To do:
Reproduce every one of the following lines word for word, without changing anything.

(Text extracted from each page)
┌────────
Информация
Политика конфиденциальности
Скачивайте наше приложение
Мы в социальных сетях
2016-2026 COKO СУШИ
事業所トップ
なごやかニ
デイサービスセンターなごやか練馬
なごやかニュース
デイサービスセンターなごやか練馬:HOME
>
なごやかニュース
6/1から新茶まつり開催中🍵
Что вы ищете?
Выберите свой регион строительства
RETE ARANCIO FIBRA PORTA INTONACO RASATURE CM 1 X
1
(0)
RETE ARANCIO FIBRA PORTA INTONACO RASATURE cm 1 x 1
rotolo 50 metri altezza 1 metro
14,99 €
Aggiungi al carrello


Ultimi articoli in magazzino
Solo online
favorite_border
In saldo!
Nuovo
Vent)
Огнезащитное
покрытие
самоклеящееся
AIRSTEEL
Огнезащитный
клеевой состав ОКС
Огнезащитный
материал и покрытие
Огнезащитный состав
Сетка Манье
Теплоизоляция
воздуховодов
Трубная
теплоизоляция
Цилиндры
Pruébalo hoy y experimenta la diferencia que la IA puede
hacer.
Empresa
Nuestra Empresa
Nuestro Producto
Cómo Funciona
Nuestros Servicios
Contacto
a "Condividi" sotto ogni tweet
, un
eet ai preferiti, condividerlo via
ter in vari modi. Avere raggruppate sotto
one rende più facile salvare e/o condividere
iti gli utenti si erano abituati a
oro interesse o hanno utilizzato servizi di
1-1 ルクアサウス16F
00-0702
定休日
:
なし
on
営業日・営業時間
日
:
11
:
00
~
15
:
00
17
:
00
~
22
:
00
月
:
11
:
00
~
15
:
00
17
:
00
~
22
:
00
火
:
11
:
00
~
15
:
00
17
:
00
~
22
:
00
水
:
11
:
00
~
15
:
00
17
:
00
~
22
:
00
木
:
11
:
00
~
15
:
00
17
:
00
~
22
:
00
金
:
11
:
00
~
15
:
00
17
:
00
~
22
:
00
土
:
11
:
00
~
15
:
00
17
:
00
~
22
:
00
└────────
Final answer:
Информация
Политика конфиденциальности
Скачивайте наше приложение
Мы в социальных сетях
2016-2026 COKO СУШИ
事業所トップ
なごやかニ
デイサービスセンターなごやか練馬
なごやかニュース
デイサービスセンターなごやか練馬:HOME
>
なごやかニュース
6/1から新茶まつり開催中🍵
Что вы ищете?
Выберите свой регион строительства
RETE ARANCIO FIBRA PORTA INTONACO RASATURE CM 1 X
1
(0)
RETE ARANCIO FIBRA PORTA INTONACO RASATURE cm 1 x 1
rotolo 50 metri altezza 1 metro
14,99 €
Aggiungi al carrello


Ultimi articoli in magazzino
Solo online
favorite_border
In saldo!
Nuovo
Vent)
Огнезащитное
покрытие
самоклеящееся
AIRSTEEL
Огнезащитный
клеевой состав ОКС
Огнезащитный
материал и покрытие
Огнезащитный состав
Сетка Манье
Теплоизоляция
воздуховодов
Трубная
теплоизоляция
Цилиндры
Pruébalo hoy y experimenta la diferencia que la IA puede
hacer.
Empresa
Nuestra Empresa
Nuestro Producto
Cómo Funciona
Nuestros Servicios
Contacto
a "Condividi" sotto ogni tweet
, un
eet ai preferiti, condividerlo via
ter in vari modi. Avere raggruppate sotto
one rende più facile salvare e/o condividere
iti gli utenti si erano abituati a
oro interesse o hanno utilizzato servizi di
1-1 ルクアサウス16F
00-0702
定休日
:
なし
on
営業日・営業時間
日
:
11
:
00
~
15
:
00
17
:
00
~
22
:
00
月
:
11
:
00
~
15
:
00
17
:
00
~
22
:
00
火
:
11
:
00
~
15
:
00
17
:
00
~
22
:
00
水
:
11
:
00
~
15
:
00
17
:
00
~
22
:
00
木
:
11
:
00
~
15
:
00
17
:
00
~
22
:
00
金
:
11
:
00
~
15
:
00
17
:
00
~
22
:
00
土
:
11
:
00
~
15
:
00
17
:
00
~
22
:
00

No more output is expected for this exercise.